High performance computers and networks have had center stage for the last several years. Our 
model takes a cue from the proposed Nil legislation and elevates the data repositories to an equal 
billing. Repositories are the massive storage systems comprised of disk arrays, high density tape, 
optical media, and robotic media libraries. The fourth item. Standards and software, has been 
acknowledged by HPCC and Nil sponsors to be a key enabling component. In our model, standards 
for information infrastructure would encompass standards for storage systems, such as the ones 
being developed by the IEEE Storage System Standards Working Group. Software would 
encompass the file systems, database management systems, storage servers, intelligent data movers, 
and physical volume managers. 

3. Toward the creation of a United States digital library strategy 

We must all seize the moment to formulate a strategy in plain, simple English to support the 
National Information Infrastructure with technologies for digital libraries, storage systems, and 
software. One organization which is working toward formulating such a strategy is the National 
Storage System Foundation (NSSF), a newly formed division of the National Storage Industry 
Consortium. NSIC is a not-for-profit business league chartered in California. The mission of the 
NSIC's NSSF division is to promote and support joint academic, industrial, and governmental 
research in information storage systems and software. The following outline for a digital library 
strategy is based on the mission statement of NSSF. 

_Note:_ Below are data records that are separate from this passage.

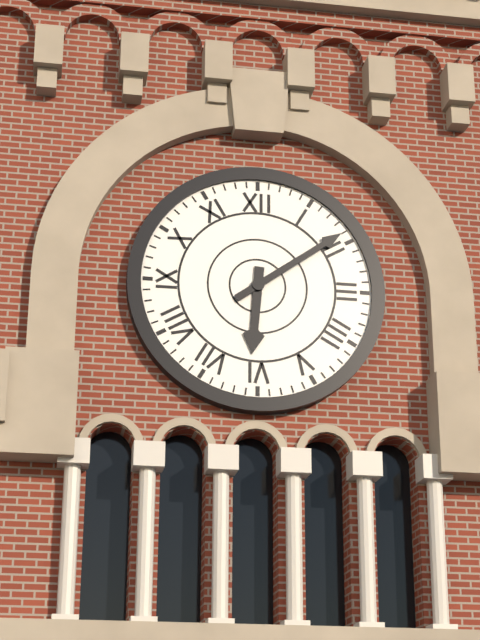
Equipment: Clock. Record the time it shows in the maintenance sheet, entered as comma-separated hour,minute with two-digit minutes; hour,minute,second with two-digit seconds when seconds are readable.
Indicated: 6,09
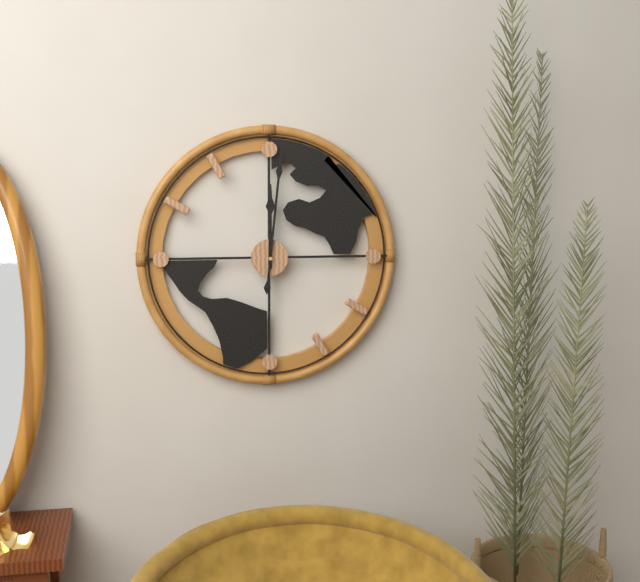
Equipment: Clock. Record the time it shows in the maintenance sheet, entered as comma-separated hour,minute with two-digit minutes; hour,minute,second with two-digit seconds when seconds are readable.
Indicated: 12,01
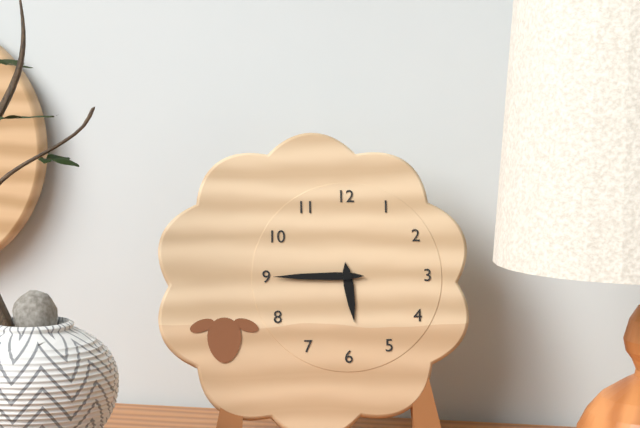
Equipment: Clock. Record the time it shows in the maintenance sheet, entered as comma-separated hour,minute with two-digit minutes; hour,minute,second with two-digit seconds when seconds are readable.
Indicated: 5,45
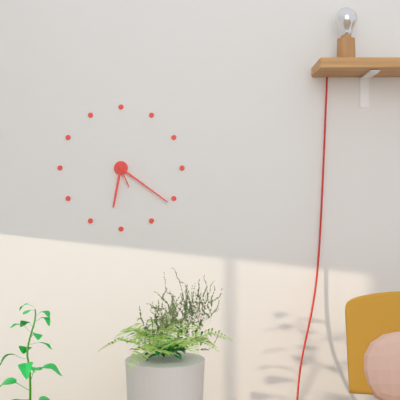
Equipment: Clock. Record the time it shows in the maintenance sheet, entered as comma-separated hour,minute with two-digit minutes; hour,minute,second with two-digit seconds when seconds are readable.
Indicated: 6,21
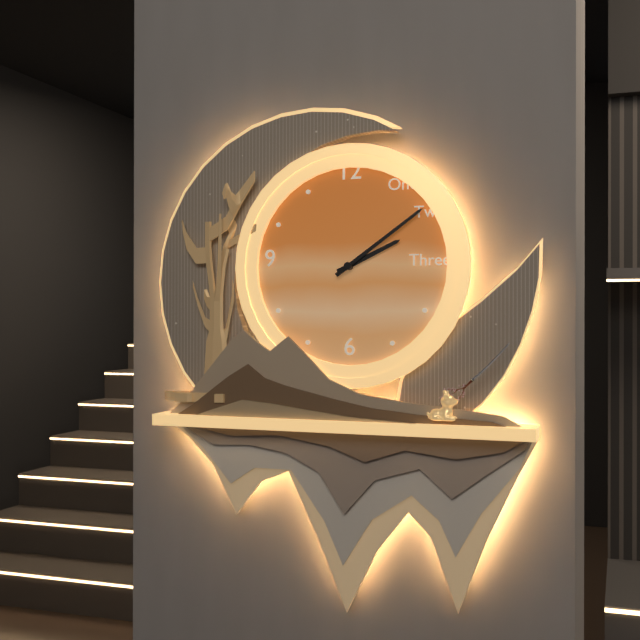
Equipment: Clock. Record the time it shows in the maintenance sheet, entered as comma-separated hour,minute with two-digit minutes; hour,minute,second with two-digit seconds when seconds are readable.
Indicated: 2,09
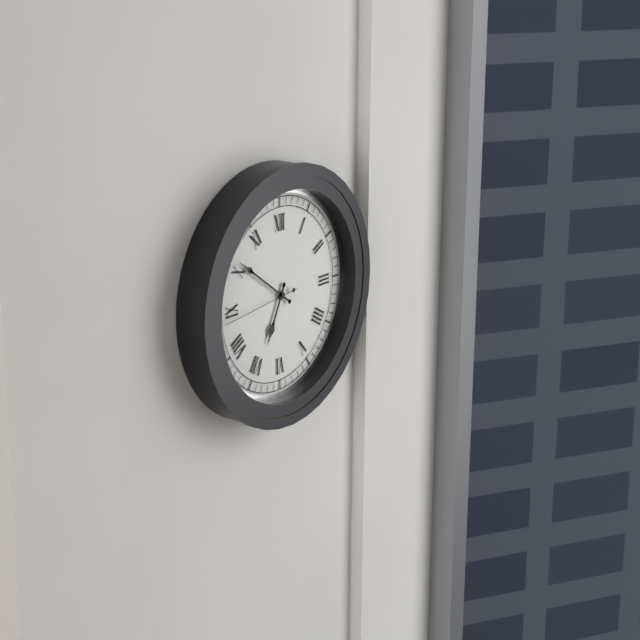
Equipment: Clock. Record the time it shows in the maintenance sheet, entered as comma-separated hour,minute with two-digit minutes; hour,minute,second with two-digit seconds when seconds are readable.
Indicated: 6,51,44
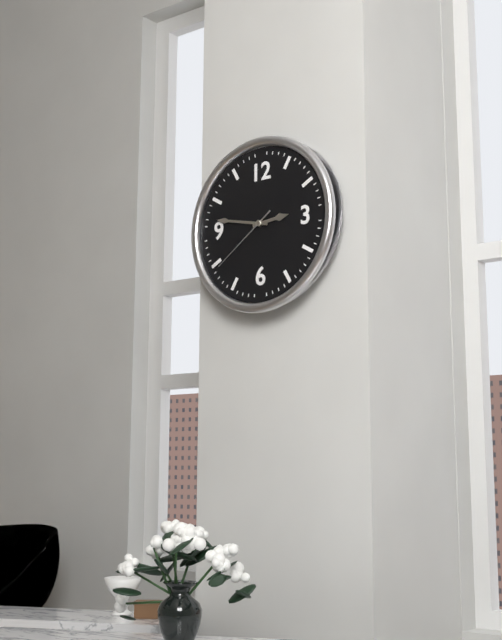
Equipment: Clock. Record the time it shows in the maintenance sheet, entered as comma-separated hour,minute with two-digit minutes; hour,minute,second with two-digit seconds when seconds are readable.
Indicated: 2,47,39
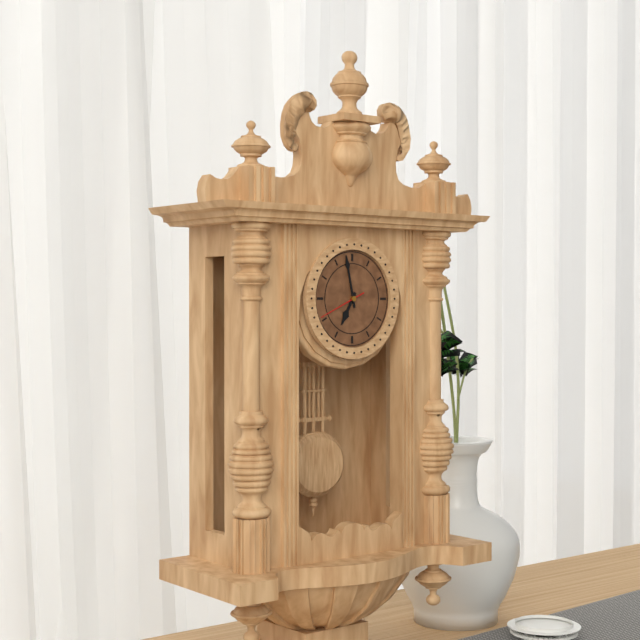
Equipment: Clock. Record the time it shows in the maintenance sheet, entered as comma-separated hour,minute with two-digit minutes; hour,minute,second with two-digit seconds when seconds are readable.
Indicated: 6,58
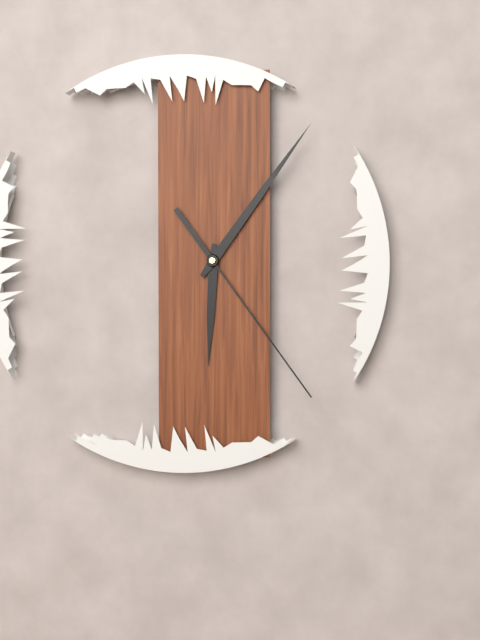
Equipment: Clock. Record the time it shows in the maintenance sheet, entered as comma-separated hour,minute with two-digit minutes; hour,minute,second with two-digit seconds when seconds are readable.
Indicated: 6,06,24
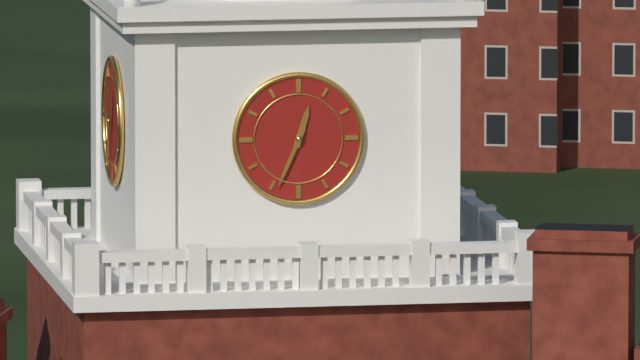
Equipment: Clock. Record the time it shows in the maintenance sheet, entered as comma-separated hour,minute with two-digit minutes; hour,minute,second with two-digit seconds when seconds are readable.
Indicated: 12,34
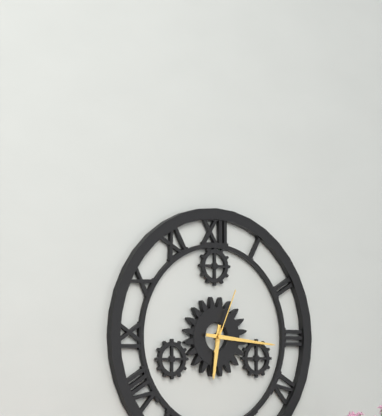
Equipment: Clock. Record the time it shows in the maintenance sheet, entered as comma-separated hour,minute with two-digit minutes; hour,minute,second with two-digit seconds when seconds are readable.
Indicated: 6,16,04
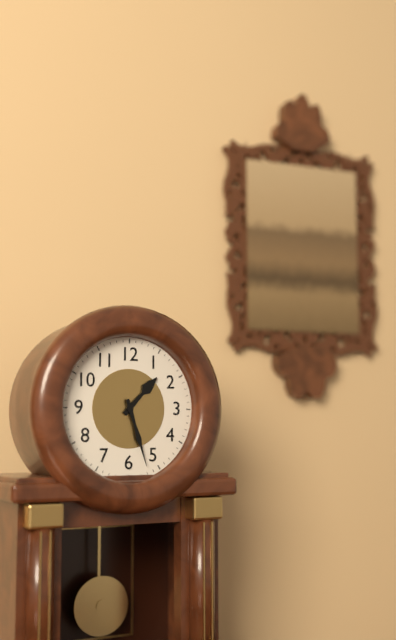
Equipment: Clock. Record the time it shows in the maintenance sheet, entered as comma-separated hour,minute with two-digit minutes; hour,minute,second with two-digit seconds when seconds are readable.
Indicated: 1,27
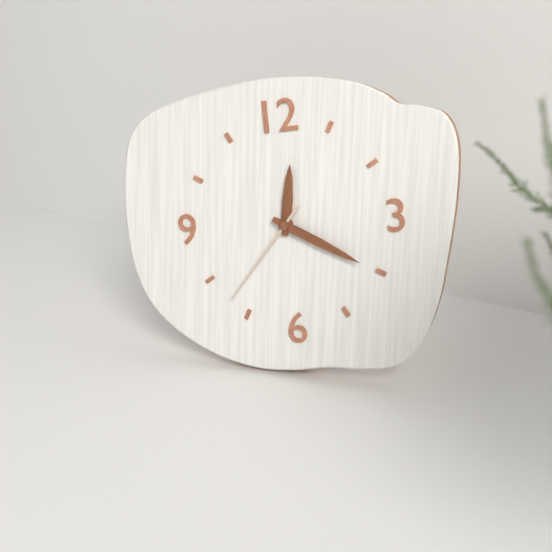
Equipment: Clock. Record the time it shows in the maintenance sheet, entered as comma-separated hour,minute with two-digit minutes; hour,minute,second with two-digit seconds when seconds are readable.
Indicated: 12,20,37
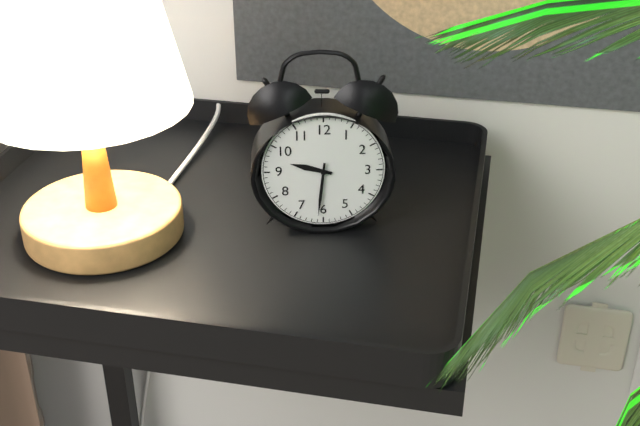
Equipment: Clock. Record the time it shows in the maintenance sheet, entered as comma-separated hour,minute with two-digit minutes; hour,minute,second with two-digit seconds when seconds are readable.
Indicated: 9,31
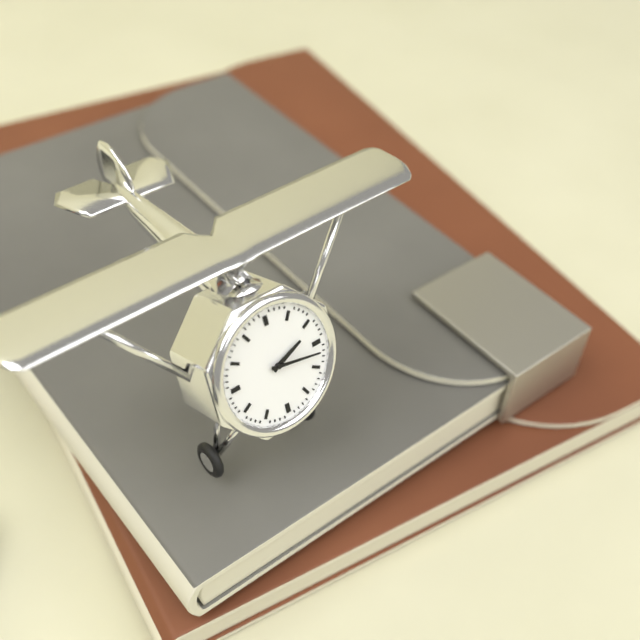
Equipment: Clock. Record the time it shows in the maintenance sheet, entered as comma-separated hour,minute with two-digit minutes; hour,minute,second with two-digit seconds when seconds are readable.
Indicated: 2,17
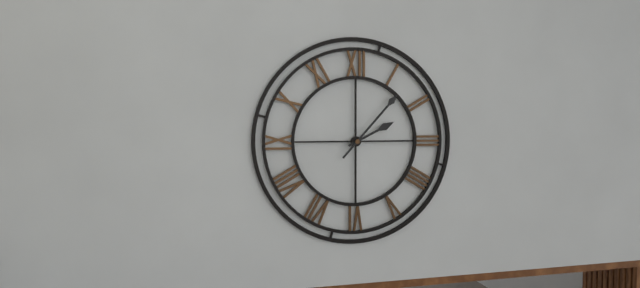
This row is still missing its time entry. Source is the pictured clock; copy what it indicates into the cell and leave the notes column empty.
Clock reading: 2:07
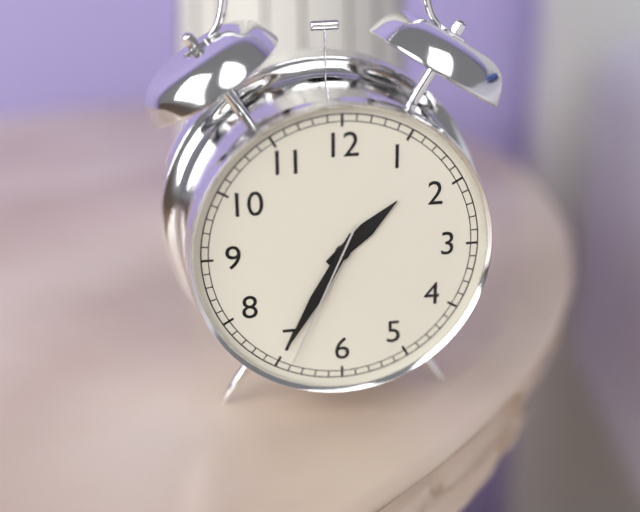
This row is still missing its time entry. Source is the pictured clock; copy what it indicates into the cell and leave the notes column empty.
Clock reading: 1:35:34
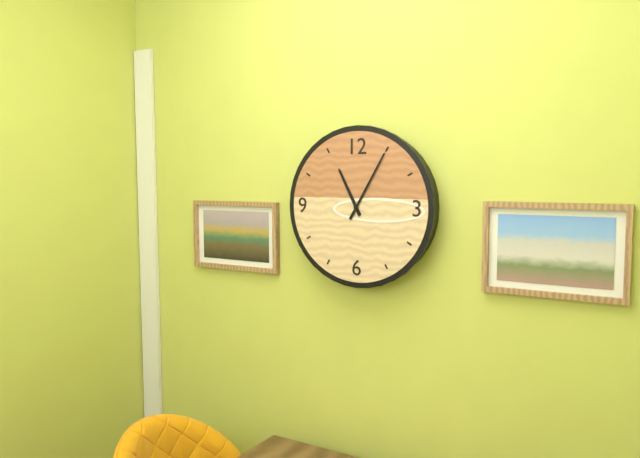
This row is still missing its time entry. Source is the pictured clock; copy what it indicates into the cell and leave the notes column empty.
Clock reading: 11:05
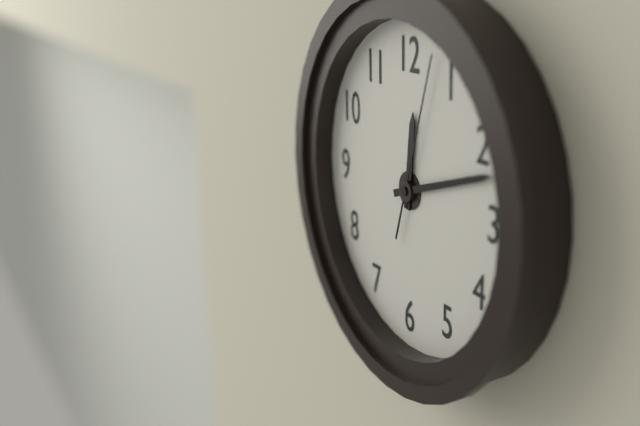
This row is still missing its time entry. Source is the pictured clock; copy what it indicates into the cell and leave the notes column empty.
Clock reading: 12:12:03
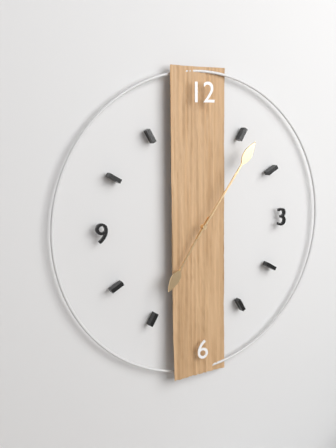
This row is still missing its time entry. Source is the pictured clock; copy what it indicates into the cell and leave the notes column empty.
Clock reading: 7:06
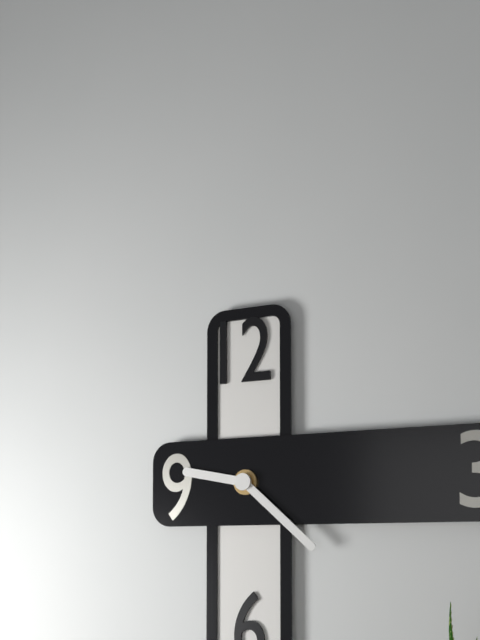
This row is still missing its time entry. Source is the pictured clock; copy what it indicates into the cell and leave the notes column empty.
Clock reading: 9:22
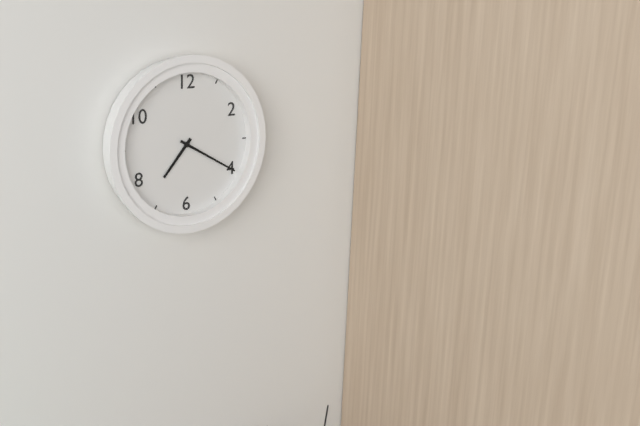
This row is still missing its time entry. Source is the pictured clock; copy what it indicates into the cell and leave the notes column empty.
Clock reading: 7:20
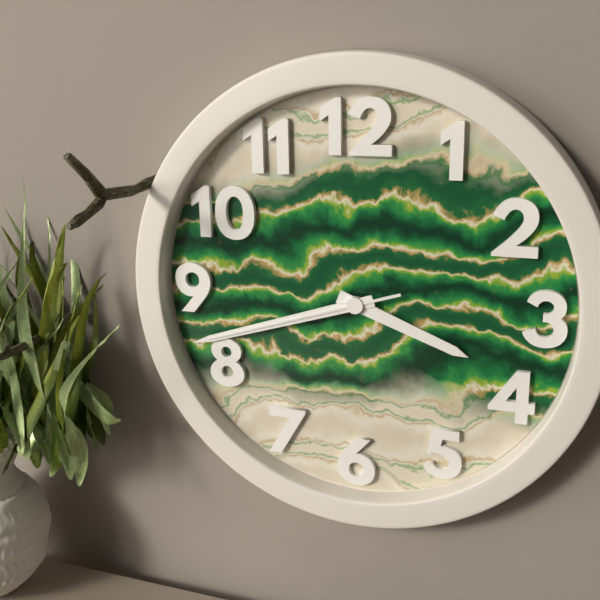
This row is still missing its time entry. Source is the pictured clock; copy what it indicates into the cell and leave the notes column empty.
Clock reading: 3:42:42
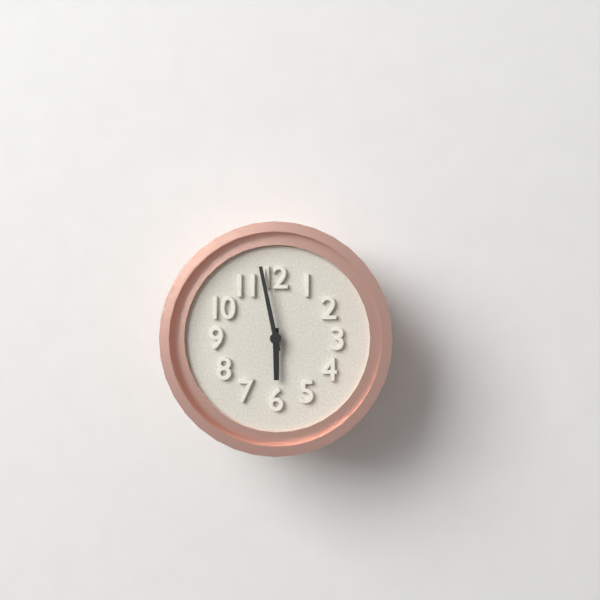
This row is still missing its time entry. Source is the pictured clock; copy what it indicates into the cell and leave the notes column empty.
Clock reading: 5:58
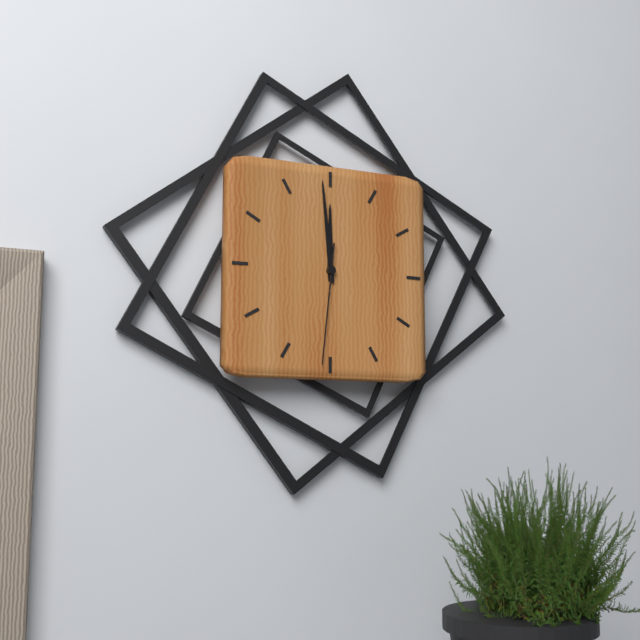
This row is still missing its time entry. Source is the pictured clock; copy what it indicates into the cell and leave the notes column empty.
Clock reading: 11:59:31
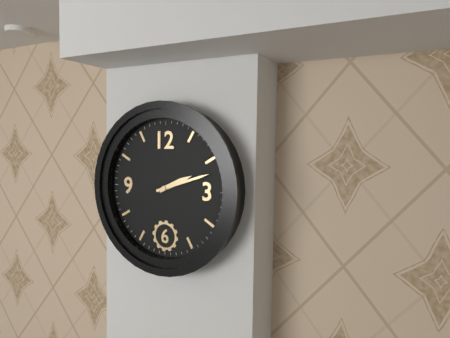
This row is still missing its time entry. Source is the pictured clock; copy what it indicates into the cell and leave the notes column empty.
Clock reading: 2:12
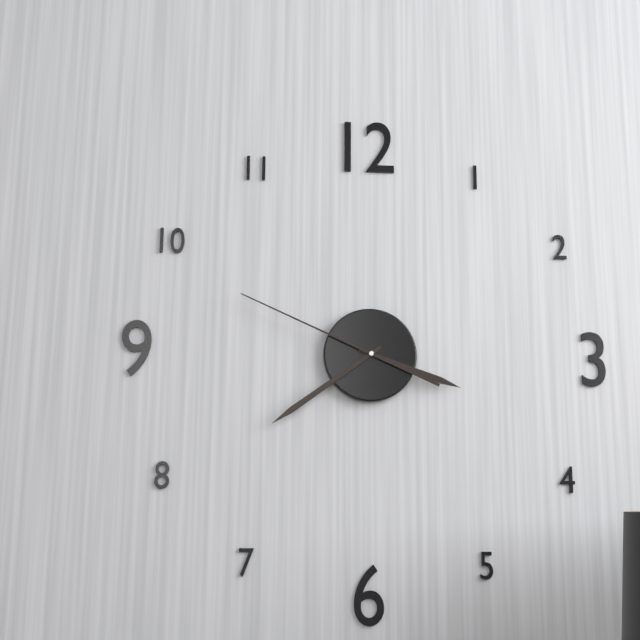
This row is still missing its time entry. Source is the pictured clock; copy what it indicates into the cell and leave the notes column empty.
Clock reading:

Develop core technology for high capacity, high performance digital libraries and storage systems 

Digital libraries and storage systems can be very large, they can be geographically distributed using 
high speed networks, and they can be complex systems containing many kinds of data and many 
varieties of hardware and software components. We must, of course, be concerned with developing 
the core hardware technologies which provide the physical storage for digital libraries. We must 
also be concerned with developing the overall software architecture of the digital library systems. 
This includes research and development of key software components that are not yet available and 
integrating the hardware and software to create digital library systems. Other architectural issues are 
the ability to scale storage system both in size and in performance, to distribute them 
geographically, to make them secure, and to allow nondisruptive insertion of new technologies. 

Develop technology for simplifying access to digital libraries 

The successful deployment and utilization of the National Information Infrastructure is dependent 
upon massive amounts of data, stored in digital library systems, to be readily and easily available to 
consumers of this information. We must work to promote the development of software and systems 
which will make this possible. This includes technology to categorize and organize data, methods 
for optimizing data organization for rapid retrieval, and technology for extracting metadata. It 
includes technology to search, filter, and summarize large volumes of data. It includes technology 
for handling text, images, sound, and numerical data. It includes user interfaces using graphical and 
expert system technologies as well as automated access from other computers. 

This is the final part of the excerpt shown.